At the end of 21 years, to be exact, Julie discovers, and in rather painful circumstances, that the gentleman is also cheating on her. For a year, in fact. And with a woman 20 years his junior. She also sends him the details of their union, in photos. “I completely lost my mind …”

We spare you the “catastrophic” divorce, but we understand that the months that followed were painless without name. “I fell very low. ”

She landed at her parents’ home, at the age of 42. It was three years ago. “I feel like less than nothing,” she said. My mother compares me to Dali’s leaking watches. I am the shadow of myself. […] It’s like I’m worth nothing without this man.
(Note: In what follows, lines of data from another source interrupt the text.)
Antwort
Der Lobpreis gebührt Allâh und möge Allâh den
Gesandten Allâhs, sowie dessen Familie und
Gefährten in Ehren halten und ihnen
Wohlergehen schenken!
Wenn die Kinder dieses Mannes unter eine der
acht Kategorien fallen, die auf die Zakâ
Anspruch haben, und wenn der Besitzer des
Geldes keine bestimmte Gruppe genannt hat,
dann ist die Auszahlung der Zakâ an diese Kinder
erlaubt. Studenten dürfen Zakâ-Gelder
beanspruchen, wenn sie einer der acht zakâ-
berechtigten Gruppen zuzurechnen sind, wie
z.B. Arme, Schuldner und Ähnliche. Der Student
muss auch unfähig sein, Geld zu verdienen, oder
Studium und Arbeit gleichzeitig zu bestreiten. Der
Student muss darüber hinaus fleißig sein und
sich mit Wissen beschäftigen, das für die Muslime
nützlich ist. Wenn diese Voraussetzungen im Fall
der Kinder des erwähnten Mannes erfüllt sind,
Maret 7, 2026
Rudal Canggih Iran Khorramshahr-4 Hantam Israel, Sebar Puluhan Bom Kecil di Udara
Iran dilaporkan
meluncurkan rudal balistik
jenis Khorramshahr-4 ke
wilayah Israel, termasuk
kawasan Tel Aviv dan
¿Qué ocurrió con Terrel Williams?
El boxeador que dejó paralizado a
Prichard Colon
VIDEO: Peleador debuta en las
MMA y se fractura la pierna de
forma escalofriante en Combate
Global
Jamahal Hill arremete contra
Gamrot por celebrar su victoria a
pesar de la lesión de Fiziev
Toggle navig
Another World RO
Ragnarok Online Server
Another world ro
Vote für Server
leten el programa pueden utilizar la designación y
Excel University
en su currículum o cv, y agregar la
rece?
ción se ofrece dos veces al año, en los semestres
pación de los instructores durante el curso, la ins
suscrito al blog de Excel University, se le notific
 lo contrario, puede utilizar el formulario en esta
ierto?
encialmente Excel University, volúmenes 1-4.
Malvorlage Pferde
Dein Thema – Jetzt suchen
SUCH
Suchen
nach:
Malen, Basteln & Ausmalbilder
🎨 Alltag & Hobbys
It was all my fault. ”

But when I realized that it was really over, I had to bounce back, otherwise I would die …

Julie, 46 years old

She did not immediately dare to register on Tinder (“I considered myself too old and too ugly …”) and opted instead for EliteSingles (“it looked more serious”). “And I was aiming for 50 and over, because in my head, I wouldn’t like anyone else. One thing leads to another, and Julie finds herself on a multitude of sites: Zoosk, Bumble and, of course, Tinder. “All four at the same time. I’m a little crazy, as if there was nothing left to my test. It was now or never! ”

She gets dizzy in one-nights (sometimes a different one per day, “very intense”), and this, for three months. Chrono. She recounts with a laugh a memorable lover here (“a beast of sex, […] he just wanted to please a woman. He had all the possible gadgets! “), A minus there (” I ran out of a house. The stampede. It was weird! “).

The best ? Those who remained “in the respect”, by making her “feel beautiful”, who did not “think only of their pleasure”, with whom she had above all “a conversation”. The less good? “Those I felt who had learned everything with porn…”

She doesn’t hide it: through her adventures, Julie has regained her self-confidence. “It allowed me to find myself beautiful, and learned that I liked sex, because I didn’t know it anymore!” […] I started to get comfortable with my body with it all! ”

But it wasn’t just that. Besides this “orgy” in her life, as she says, there were also exchanges. Confidences which, obviously, have also done him the greatest good. “Through that, I had to mourn, and I was telling my story. It was really great therapy. The farther the other was, the more interesting things we said to each other. ”

Except that, after a few weeks, Julie decided that was enough. What she was looking for was a relationship. A real story. “I changed my way of cruising. “And above all” slammed the meetings. ” In a nutshell: “you’ve had your fun, start getting serious,” she reasoned to herself. And that’s when she ran into a man who suddenly didn’t tell her about her breasts (or her butt), but with whom she had real conversations. “And I had one condition,” she said laughing, “he mustn’t make any spelling mistakes!” “He ended up inviting her to his chalet, and there, they still” discussed, discussed, discussed, “she said with a smile. In bed ? ” Perfect ! Because that was love! […] I feel safe, loved, and I give him back! It almost sounds too good to be true. It’s been three years already, and they haven’t let go since.

Moral? “If I had met him early on, I don’t think it would have clicked,” she concludes. I was not there. […] You have to get to know yourself, to be ready to meet. And all means are good! “Oh yes, and” life doesn’t end at 42 “either …

* Fictitious first name, to protect his anonymity.